Figured I'd gauge the reaction of people on here. In the past I've talked to people about trying and doing physical meetings as a club. Nothing really came out of fruition mainly because I don't think anybody really knew how to approach it. That being said I wish to bring the subject up again. I do not think this is something we can do via monthly meetings, but perhaps its something we might be able to do a few times a year.

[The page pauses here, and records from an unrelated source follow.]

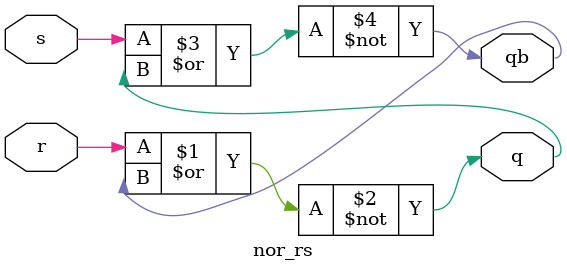
<source format=v>
`timescale 1ns / 1ps


module nor_rs(q, qb, r, s);
    
    output q, qb;
    input r, s;
    
    nor #1 n1 (q, r, qb);
    nor #1 n2 (qb, s, q);

endmodule

</source>
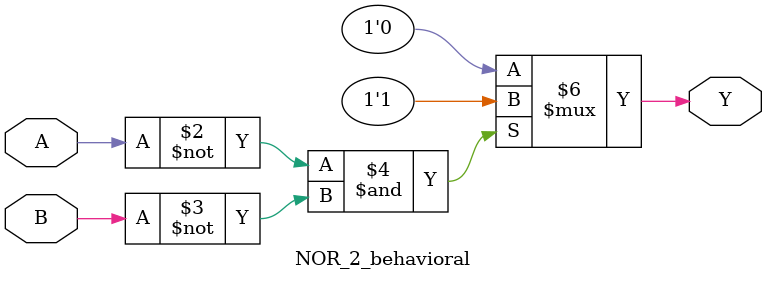
<source format=v>

module NOR_2_gate_level(output Y, input A, B);
   nor(Y, A, B); 
endmodule

module NOR_2_data_flow (output Y, input A, B);
assign Y = ~(A | B);
endmodule

module NOR_2_behavioral (output reg Y, input A, B);
always @ (A or B) begin
    if (A == 1'b0 & B == 1'b0) begin
        Y = 1'b1;
    end
    else 
        Y = 1'b0; 
end
endmodule
</source>
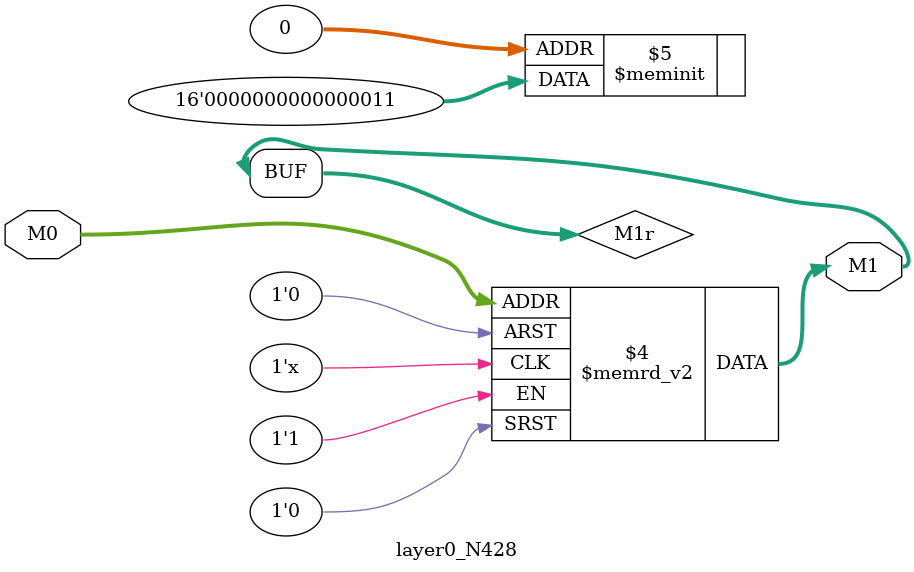
<source format=v>
module layer0_N428 ( input [2:0] M0, output [1:0] M1 );

	(*rom_style = "distributed" *) reg [1:0] M1r;
	assign M1 = M1r;
	always @ (M0) begin
		case (M0)
			3'b000: M1r = 2'b11;
			3'b100: M1r = 2'b00;
			3'b010: M1r = 2'b00;
			3'b110: M1r = 2'b00;
			3'b001: M1r = 2'b00;
			3'b101: M1r = 2'b00;
			3'b011: M1r = 2'b00;
			3'b111: M1r = 2'b00;

		endcase
	end
endmodule

</source>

I would be more inclined gearing the meeting to include all amphibian enthusiasts. Perhaps if we were able to get guest speakers to come we can use library meeting rooms to hold our meetings. Just FYI I have looked at the Library here in Frankfort as I feel it is a good location roughly between Louisville and Lexington (I'm totally open to having a floating meeting spot). I'm open to suggestions and please let me know if such a thing would interest you and if not why. I think the hardest part right now is everybody is spread throughout the state making finding an agreeable meeting point difficult.

Thanks for your time.

Also I have a group page https://www.facebook.com/groups/126088257401864/ . Right now there is only 25 members including me, hopefully some of you all will be interested as well.


----------



## J&rreptiles (Jun 2, 2013)

My brother and I would definitely be interested, where located in Louisville, but would be willing to make a bit of a drive if necessary. Just lye me know a time and place


----------



## david.cravens (Apr 20, 2010)

J&rreptiles said:


> My brother and I would definitely be interested, where located in Louisville, but would be willing to make a bit of a drive if necessary. Just lye me know a time and place


Awesome, I'll make sure to post on here or in the KY Frogger page on here as well with any updates. I'm expecting the first meeting to be later in the year.


----------